━━ GIVEN DATA
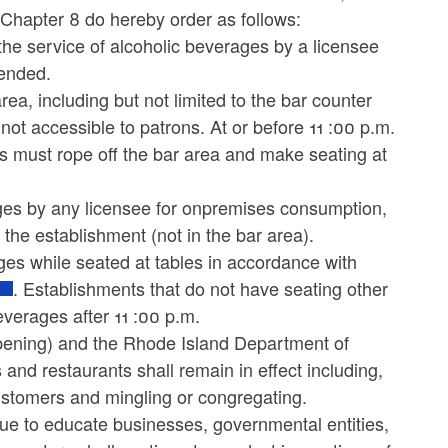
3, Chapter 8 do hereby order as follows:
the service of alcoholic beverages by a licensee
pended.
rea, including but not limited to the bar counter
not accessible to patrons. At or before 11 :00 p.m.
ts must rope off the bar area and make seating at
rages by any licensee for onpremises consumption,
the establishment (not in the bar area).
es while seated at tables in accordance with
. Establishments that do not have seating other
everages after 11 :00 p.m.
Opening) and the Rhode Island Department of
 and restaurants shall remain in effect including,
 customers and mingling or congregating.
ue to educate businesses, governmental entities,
━━━━
━━ GIVEN DATA
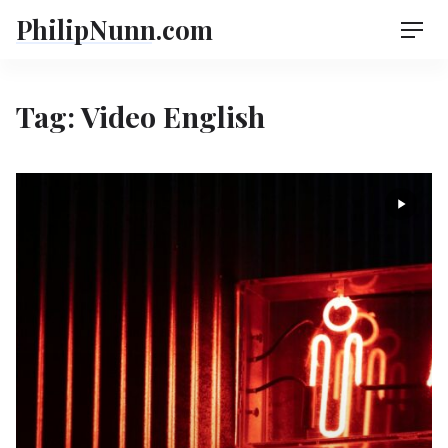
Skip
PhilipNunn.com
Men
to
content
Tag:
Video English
━━━━
━━ GIVEN DATA
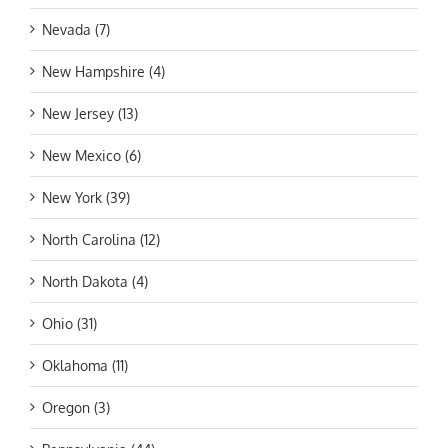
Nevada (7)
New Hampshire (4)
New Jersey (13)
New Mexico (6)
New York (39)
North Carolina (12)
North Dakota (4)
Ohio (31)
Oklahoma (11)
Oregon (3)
━━━━
TASK BRIEF
Show every line of the material that contains the word "seating", counting case.

RESPONSE TO THE TASK
ts must rope off the bar area and make seating at
. Establishments that do not have seating other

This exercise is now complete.